DOAR: I think the high number of people on food stamps is a sign of both an economic crises and well-intentioned policies that are keeping people from working to the extent that is best for them and their families. And it certainly is changeable — we need better policies that promote economic growth and job creation, not ones that discourage them. We also need to bring a greater emphasis on work to the Food Stamp Program.
LOPEZ: Having worked in city government under Mike Bloomberg, what are your insights into the worldview on some of the things — life, liberty, and happiness, family and the good — the government promotes in public schools?
DOAR: Mayor Bloomberg was a great mayor because he was a very good manager. His worldview is totally informed by numbers and measures, and he was always asking what the numbers say about your performance as an agency. He believed in work and in expecting personal responsibility. He also was a firm believer in the work-based welfare policies of welfare reform that were first implemented under Mayor Giuliani and my predecessor, Jason Turner. I remember soon after I got there someone from his close staff giving me a speech he had made endorsing all of those policies. I always kept that speech close to me.

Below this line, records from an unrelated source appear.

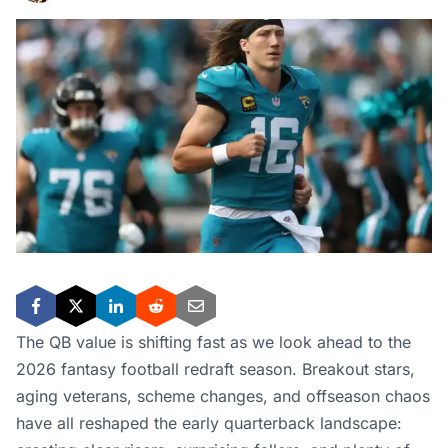
The QB value is shifting fast as we look ahead to the
2026 fantasy football redraft season. Breakout stars,
aging veterans, scheme changes, and offseason chaos
have all reshaped the early quarterback landscape: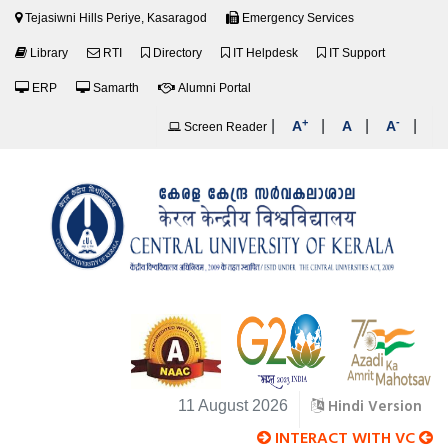
Tejasiwni Hills Periye, Kasaragod
Emergency Services
Library
RTI
Directory
IT Helpdesk
IT Support
ERP
Samarth
Alumni Portal
+
-
|
|
|
|
A
A
A
Screen Reader
Hindi Version
11 August 2026
INTERACT WITH VC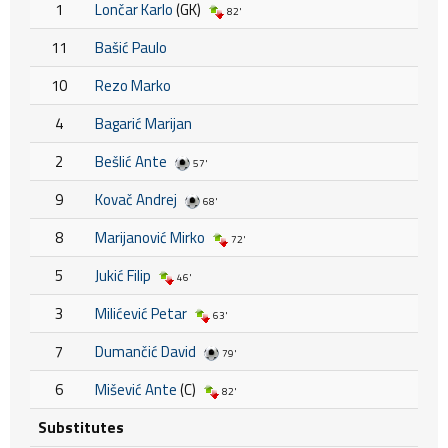
1
Lončar Karlo
(GK)
82'
11
Bašić Paulo
10
Rezo Marko
4
Bagarić Marijan
2
Bešlić Ante
57'
9
Kovač Andrej
68'
8
Marijanović Mirko
72'
5
Jukić Filip
46'
3
Milićević Petar
63'
7
Dumančić David
79'
6
Mišević Ante
(C)
82'
Substitutes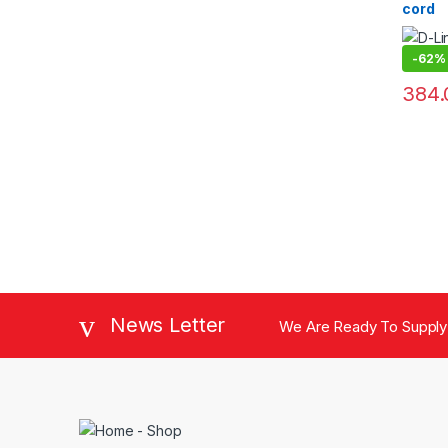
cord
-
62%
384.
News Letter
We Are Ready To Supply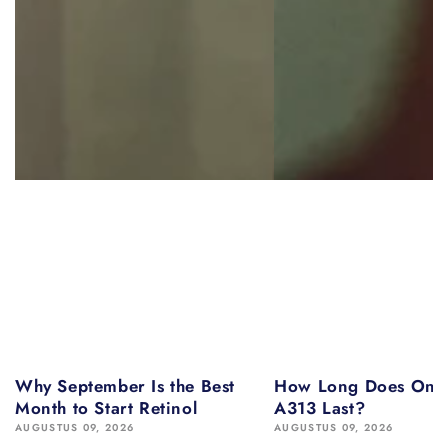
Why September Is the Best
How Long Does One 
Month to Start Retinol
A313 Last?
AUGUSTUS 09, 2026
AUGUSTUS 09, 2026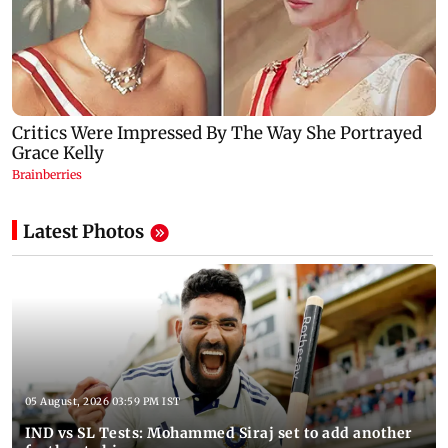
Latest Photos
05 August, 2026 03:59 PM IST
IND vs SL Tests: Mohammed Siraj set to add another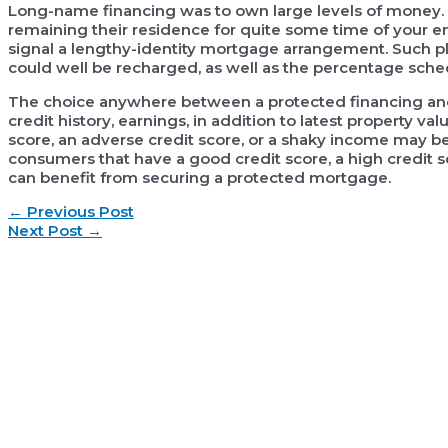
Long-name financing was to own large levels of money. T
remaining their residence for quite some time of your e
signal a lengthy-identity mortgage arrangement. Such pl
could well be recharged, as well as the percentage sche
The choice anywhere between a protected financing an
credit history, earnings, in addition to latest property 
score, an adverse credit score, or a shaky income may be
consumers that have a good credit score, a high credit s
can benefit from securing a protected mortgage.
Post
←
Previous Post
navigation
Next Post
→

Mayor Bloomberg did not want to tell just welfare recipients how to care for themselves; he wanted to push all of us to better decisions. Some people think of that as being heavy handed; I prefer to call it leadership. But I can understand how it might get under the skin of people who just want to live free and don’t ask for anything from government.
LOPEZ: How do religious faith and faith-based groups play into helping people out of poverty, in your experience?

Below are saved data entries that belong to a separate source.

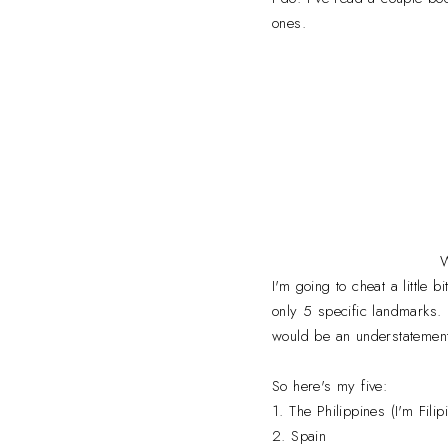
ones.
W
I'm going to cheat a little 
only 5 specific landmarks.
would be an understatement.
So here's my five:
1. The Philippines (I'm Fil
2. Spain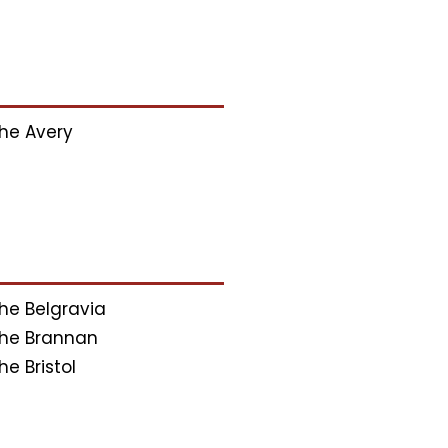
he Avery
he Belgravia
he Brannan
he Bristol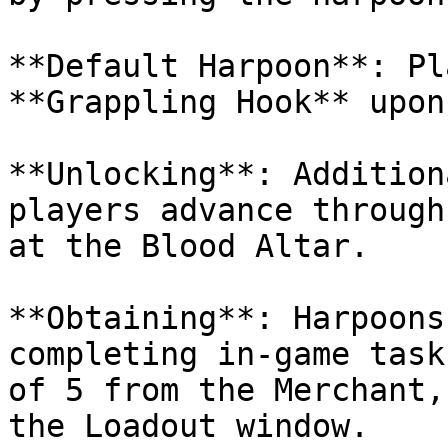
**Default Harpoon**: Pl
**Grappling Hook** upon
**Unlocking**: Addition
players advance through
at the Blood Altar.

**Obtaining**: Harpoons
completing in-game task
of 5 from the Merchant,
the Loadout window.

DOAR: My own religious faith is important to me and I know it plays a role in making me want to participate in public policy. I believe strongly that faith helps many people in their day-to-day lives, including helping people escape poverty. And faith-based groups can help as well, but they do not have the capacity to do the whole job.

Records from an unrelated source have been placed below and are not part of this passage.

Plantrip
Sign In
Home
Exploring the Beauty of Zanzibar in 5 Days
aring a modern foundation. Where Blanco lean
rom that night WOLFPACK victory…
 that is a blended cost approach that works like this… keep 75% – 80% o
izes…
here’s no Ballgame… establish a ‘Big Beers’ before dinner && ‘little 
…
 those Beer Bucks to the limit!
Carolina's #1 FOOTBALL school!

LOPEZ: What’s been most disappointing about the new mayor of New York? Does anything encourage you?
DOAR: I am disappointed that they are moving away from policies that required work and effort from recipients of cash welfare, but I am encouraged by the strength of New York and New Yorkers. The city just has so many advantages now — from a stronger, more diverse economy and terrific housing stock (though not enough of it) to good transportation, better schools and revitalized neighborhoods. It will take a long time to undo the benefits of twenty years of good leadership in City Hall.
LOPEZ: What have you learned about human nature in your work overseeing social services? What do you love and hate about your work?
DOAR: I really loved the people I worked with in the New York City Human Resources Administration. 15,000 city workers, the majority of whom were black or Hispanic — but very diverse as well in all kinds of ways — most of whom were probably Democrats but for a long time and in many ways, they rallied around a set of policies that set standards and expectations for people seeking assistance. We asked a lot but we (or I should say they) also provided more assistance to more people than any other institution in New York.
I don’t hate anything about the work I do. Really.